For now, it has a lot to do with a shortage of materials that manufacturers need to make these things. When supply is low, prices climb for manufacturers, and consumers end up paying more for the end product.

The materials shortage has to do with several factors. The work-from-home economy placed unprecedented pressures on companies that both struggled to estimate demand and halted factory production for safety reasons. And as imports have picked up speed on the back of surging, unpredictable consumer behavior, US shipping ports have become unusually congested. February’s Texas Freeze compounded these problems, suspending the oil sector and the manufacturers who rely on it.

Tight capacity, low inventory, and a fiscal stimulus have created the “perfect storm” in freight transport markets, according to a recent UBS note by a team led by Thomas Wadewitz. Supply deliveries are at their highest level in 40-plus years, Jan Hatzius wrote in a Goldman Sachs note.

It’s a sign that both big-ticket and everyday items, from hot tubs and bikes to meat and cheese, are costing a whole lot more because of the unusual conditions created by reopening. (source)

It is true this article does not mention tools, but it also includes it, because tools are retail commodities. It does not matter if one is discussing drill bits or dirt bikes, because as long as it is a physical object that requires a manufacturing process, and especially if it is overseas manufactured (which most things are), it is going to be affected by supply chain interruptions.
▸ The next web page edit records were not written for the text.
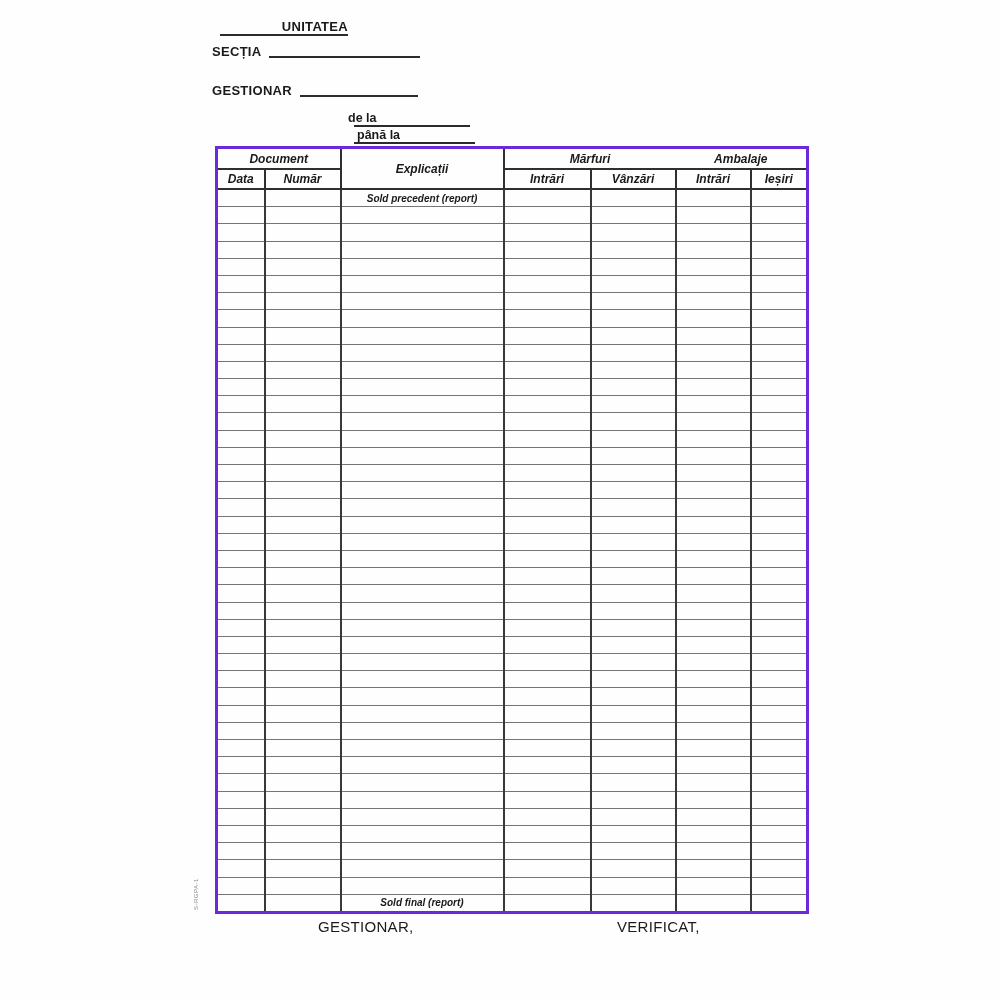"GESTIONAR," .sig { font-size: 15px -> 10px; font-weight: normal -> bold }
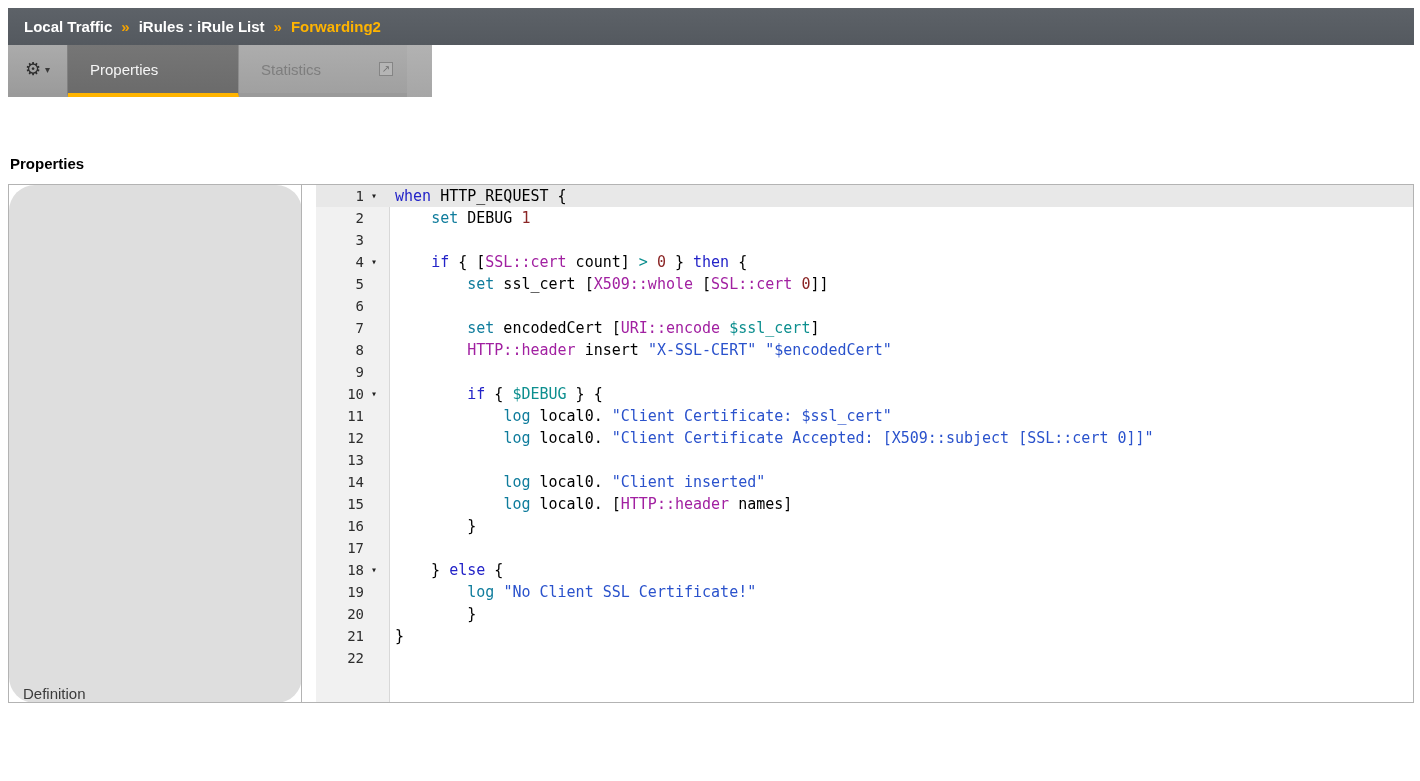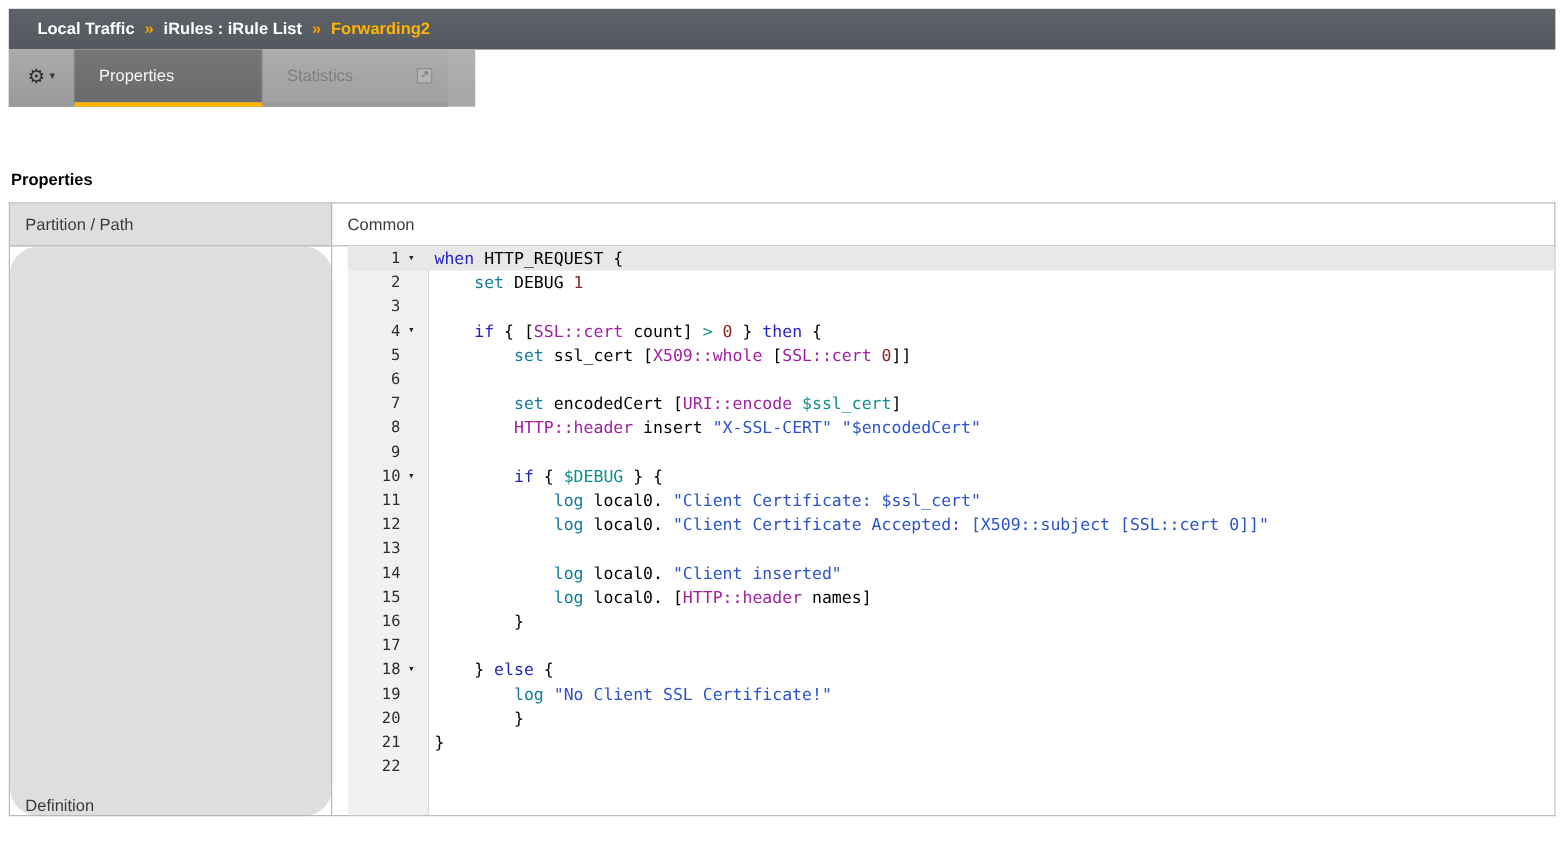"Local Traffic" .breadcrumb-bar { padding: 0 26px -> 0 16px }
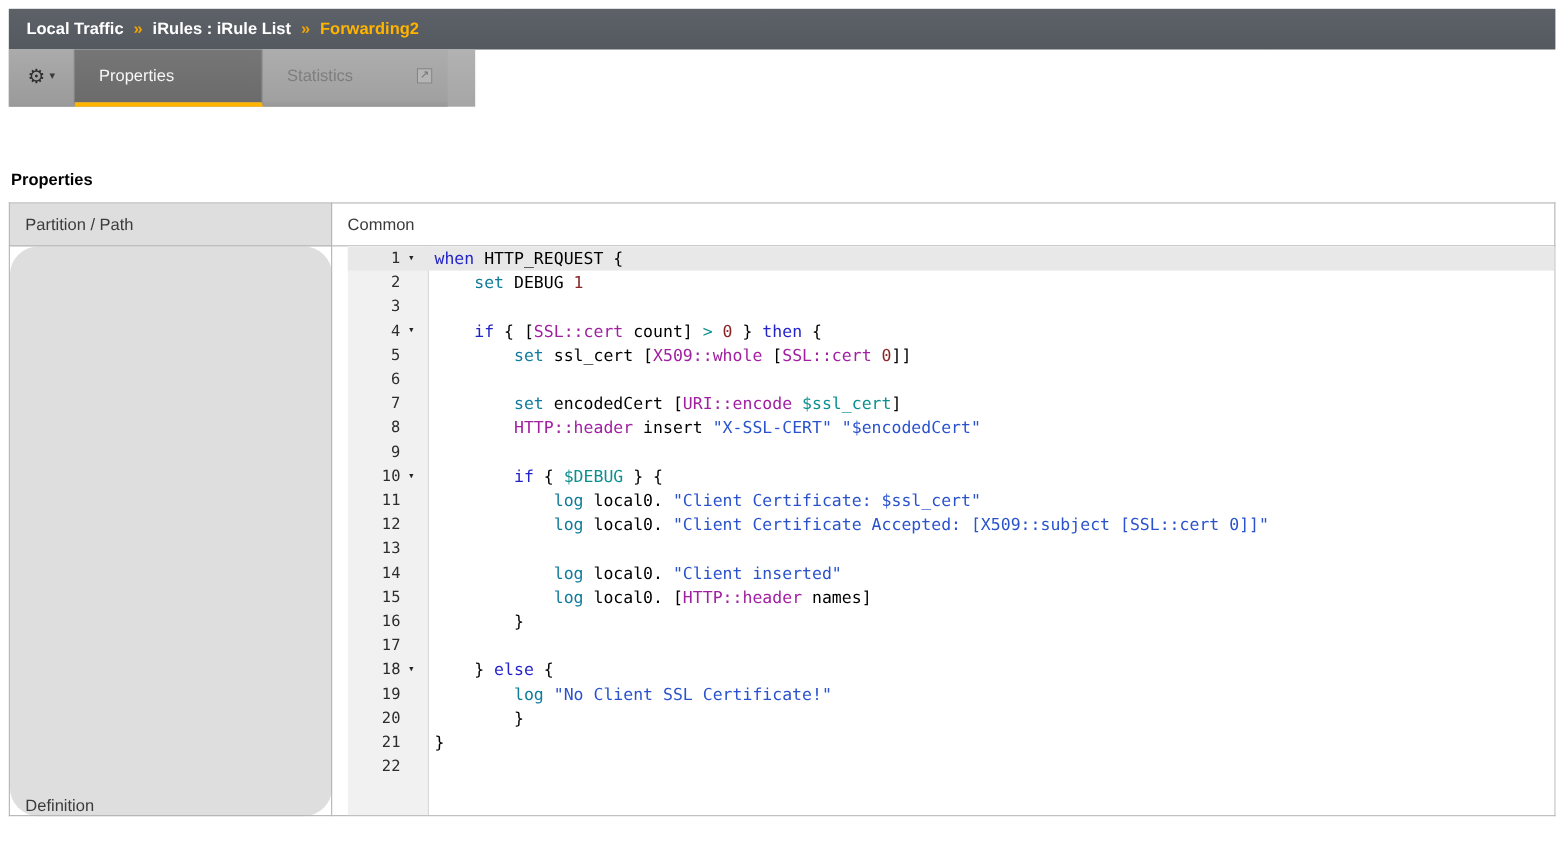"Partition / Path" tr { html: <tr> <td>Partition / Path</td> <td>Common</td> </tr> -> none }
There is still time, and as in all cases, the prices changes will not immediately start. It will b gradual, and most likley follow shipments. Thus items in one shipment will cost more than in future ones, and so forth.

It is truth that supply chain is a part of the problem. However, this is only half at best. The other half, and really the majority, is the debt. It is simple- too much debt in the system has made it that the value of the money itself has declined. I have argued this is going to happen because the US is not special, and it has happened many times before. Thus the more stimulus checks are cashed, the more spending happens, the worse the situation gets.

Eventually it will end, and prices will stabilize, but that will not happen for a while. Hold on, because the ride is about to get interesting.